Text section
Cops, kids, cakes and kidneys

Leigh Cumiskey shares her story
WORTHINGTON — Upon arriving in the United States, Leigh Cumiskey didn’t speak English. Her husband-to-be didn’t speak much Korean, but he could read and write it a bit.

WORTHINGTON — Upon arriving in the United States, Leigh Cumiskey didn’t speak English. Her husband-to-be didn’t speak much Korean, but he could read and write it a bit.

Somehow, the two of them made it work.

Leigh grew up in Seoul, South Korea, and through a friend was introduced to Mike Cumiskey after moving to the U.S.

“He saw a picture of me and liked it,” Leigh said with a laugh. “He wrote me a couple of letters, then he came to see me. As soon as he saw me, we got engaged, and we were married six months later.”

Stationed in Okinawa, Japan, Mike was just finishing his enlistment with the U.S. Marine Corps. In March 1984, Mike and Leigh met in Los Angeles, Calif., and moved to Winona. It was a bit of a shock to Leigh.

Data to examine
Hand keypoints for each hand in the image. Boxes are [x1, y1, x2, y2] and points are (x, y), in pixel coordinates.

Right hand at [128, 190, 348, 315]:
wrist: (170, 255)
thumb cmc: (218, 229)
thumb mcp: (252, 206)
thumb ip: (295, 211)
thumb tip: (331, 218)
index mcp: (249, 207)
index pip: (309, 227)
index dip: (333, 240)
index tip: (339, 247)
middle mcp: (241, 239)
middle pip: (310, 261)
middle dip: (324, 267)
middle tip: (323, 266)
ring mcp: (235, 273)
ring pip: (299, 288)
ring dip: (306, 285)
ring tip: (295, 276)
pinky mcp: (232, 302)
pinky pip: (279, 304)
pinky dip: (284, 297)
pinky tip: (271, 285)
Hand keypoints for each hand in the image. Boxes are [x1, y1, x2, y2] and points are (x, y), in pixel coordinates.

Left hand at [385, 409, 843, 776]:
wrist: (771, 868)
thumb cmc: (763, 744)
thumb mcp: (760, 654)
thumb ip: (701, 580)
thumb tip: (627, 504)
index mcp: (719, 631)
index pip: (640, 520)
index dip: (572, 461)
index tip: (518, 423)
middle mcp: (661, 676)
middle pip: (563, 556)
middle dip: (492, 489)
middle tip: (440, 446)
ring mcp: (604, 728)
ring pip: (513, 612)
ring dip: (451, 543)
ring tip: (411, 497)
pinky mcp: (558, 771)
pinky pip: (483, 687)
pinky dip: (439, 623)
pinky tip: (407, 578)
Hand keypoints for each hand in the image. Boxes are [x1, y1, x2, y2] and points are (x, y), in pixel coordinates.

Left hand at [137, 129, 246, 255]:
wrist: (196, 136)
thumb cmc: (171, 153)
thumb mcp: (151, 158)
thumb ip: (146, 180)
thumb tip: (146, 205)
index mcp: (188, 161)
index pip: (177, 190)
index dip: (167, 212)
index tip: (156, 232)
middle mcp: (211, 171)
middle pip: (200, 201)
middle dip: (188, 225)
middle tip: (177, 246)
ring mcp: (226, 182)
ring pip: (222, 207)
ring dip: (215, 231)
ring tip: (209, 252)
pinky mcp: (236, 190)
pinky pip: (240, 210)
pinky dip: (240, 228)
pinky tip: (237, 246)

==

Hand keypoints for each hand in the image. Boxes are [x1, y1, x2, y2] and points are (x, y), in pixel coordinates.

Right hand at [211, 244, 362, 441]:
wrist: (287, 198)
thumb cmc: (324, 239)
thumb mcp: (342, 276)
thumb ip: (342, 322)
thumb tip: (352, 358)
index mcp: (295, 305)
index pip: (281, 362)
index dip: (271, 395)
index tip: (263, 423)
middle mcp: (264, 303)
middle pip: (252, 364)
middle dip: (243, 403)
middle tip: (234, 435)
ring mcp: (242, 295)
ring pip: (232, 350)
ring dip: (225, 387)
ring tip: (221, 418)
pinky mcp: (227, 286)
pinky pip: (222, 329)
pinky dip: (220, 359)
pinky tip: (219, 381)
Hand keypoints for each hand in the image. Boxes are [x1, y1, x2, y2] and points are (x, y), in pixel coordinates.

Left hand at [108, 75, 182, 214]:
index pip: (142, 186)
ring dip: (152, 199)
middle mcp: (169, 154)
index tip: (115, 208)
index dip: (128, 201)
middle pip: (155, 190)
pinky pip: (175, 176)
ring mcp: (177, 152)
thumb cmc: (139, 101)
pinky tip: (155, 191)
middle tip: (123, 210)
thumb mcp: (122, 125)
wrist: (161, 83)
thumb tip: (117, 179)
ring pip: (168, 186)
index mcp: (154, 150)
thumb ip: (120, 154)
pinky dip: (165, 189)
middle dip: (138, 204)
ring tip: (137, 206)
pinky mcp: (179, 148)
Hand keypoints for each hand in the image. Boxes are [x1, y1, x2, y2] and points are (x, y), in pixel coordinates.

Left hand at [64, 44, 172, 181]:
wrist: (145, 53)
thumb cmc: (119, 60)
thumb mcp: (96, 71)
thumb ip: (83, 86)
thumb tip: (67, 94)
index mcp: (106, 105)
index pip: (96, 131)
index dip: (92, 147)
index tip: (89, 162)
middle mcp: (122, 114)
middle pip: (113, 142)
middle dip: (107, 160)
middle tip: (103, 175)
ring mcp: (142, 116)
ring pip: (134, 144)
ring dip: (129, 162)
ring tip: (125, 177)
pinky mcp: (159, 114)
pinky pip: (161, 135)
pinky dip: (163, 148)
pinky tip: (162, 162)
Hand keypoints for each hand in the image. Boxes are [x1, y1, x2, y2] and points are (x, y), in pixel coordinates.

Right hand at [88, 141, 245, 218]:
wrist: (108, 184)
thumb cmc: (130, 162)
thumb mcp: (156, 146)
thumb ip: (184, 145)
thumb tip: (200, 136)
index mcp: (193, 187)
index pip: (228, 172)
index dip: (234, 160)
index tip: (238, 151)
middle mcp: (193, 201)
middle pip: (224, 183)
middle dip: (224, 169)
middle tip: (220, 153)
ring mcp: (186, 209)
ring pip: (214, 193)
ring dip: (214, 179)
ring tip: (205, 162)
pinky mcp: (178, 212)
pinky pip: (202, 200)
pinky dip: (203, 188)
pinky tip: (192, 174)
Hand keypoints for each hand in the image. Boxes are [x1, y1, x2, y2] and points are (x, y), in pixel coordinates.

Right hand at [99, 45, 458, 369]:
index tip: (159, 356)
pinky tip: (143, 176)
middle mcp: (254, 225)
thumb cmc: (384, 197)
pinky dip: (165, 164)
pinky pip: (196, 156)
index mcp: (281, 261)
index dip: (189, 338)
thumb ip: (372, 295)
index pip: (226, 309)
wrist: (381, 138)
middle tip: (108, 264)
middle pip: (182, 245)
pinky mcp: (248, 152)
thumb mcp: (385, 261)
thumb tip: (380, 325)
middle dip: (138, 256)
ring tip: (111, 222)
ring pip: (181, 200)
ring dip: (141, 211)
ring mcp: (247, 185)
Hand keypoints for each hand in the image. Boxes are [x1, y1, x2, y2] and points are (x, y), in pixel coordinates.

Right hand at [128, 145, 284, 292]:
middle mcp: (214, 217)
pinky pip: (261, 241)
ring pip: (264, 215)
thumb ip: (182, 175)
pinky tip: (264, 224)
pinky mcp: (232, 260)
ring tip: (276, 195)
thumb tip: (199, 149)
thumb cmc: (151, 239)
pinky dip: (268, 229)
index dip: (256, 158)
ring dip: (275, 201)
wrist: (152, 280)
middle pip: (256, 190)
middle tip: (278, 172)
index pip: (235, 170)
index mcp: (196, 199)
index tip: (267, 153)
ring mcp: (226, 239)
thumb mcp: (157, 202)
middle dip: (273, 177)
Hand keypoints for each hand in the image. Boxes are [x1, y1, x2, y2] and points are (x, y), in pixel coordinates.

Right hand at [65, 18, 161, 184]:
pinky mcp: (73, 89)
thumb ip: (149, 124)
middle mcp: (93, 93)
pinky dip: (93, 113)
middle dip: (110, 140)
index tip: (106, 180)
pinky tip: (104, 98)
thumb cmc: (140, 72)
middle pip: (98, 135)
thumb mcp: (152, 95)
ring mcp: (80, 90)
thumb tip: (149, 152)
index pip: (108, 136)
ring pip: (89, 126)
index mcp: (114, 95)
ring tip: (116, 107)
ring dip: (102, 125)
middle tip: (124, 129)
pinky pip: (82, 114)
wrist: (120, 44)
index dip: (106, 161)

==

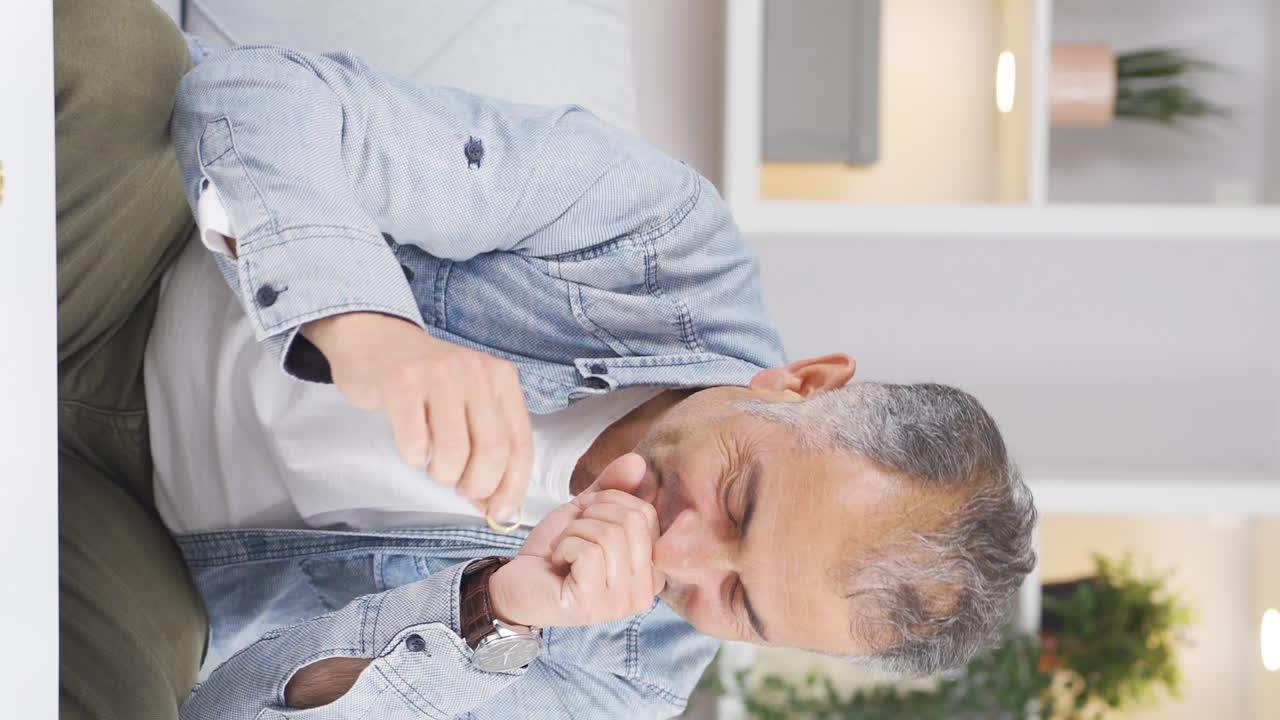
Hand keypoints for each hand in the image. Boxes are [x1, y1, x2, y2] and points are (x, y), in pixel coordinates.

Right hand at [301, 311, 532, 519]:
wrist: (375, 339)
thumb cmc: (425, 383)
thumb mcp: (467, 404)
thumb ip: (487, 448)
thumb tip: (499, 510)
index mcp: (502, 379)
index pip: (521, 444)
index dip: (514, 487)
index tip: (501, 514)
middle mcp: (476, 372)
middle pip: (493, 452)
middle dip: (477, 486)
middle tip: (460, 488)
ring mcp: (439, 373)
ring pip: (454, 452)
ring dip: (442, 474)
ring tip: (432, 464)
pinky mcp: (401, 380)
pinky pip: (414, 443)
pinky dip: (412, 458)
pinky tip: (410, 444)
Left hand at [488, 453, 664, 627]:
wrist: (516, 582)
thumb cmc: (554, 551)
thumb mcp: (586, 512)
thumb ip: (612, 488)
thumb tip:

Work instruction 1
According to the profile of Leigh Cumiskey, in which city did she and Mike meet in March 1984?
Work instruction 2
Write the next few paragraphs of the Leigh Cumiskey profile, picking up right after its final sentence.

Your response 1
Los Angeles, Calif.

Your response 2
“It was cold and snowing,” she said. “I had no idea America was such a cold place!”

Upon arriving in Winona, they moved in with Mike’s parents.

“We were so poor,” Leigh said with a laugh. “He was working as a bartender and going to school full-time, I was a dishwasher.”

After getting his certification, Mike became a peace officer with the Winona Police Department. He eventually took the position as the Public Safety Director in Worthington.

The Cumiskey family moved from Winona to Worthington in 1999 when Mike was named police chief.

“I didn’t see or meet prejudiced people,” Leigh said. “Bosses saw that I was a hard worker, and everyone was nice.”

When she first left Korea, Leigh said she would see people everywhere that reminded her of family members.

“I kept thinking I was seeing them,” she admitted. “My mind would play tricks on me.”

Between the change in climate, the language barriers and even different food, Leigh had a lot to adjust — plus she missed her family. Her mother had raised Leigh and her brother on her own, and by the time Mike met Leigh, her brother had already married and was a father to several children.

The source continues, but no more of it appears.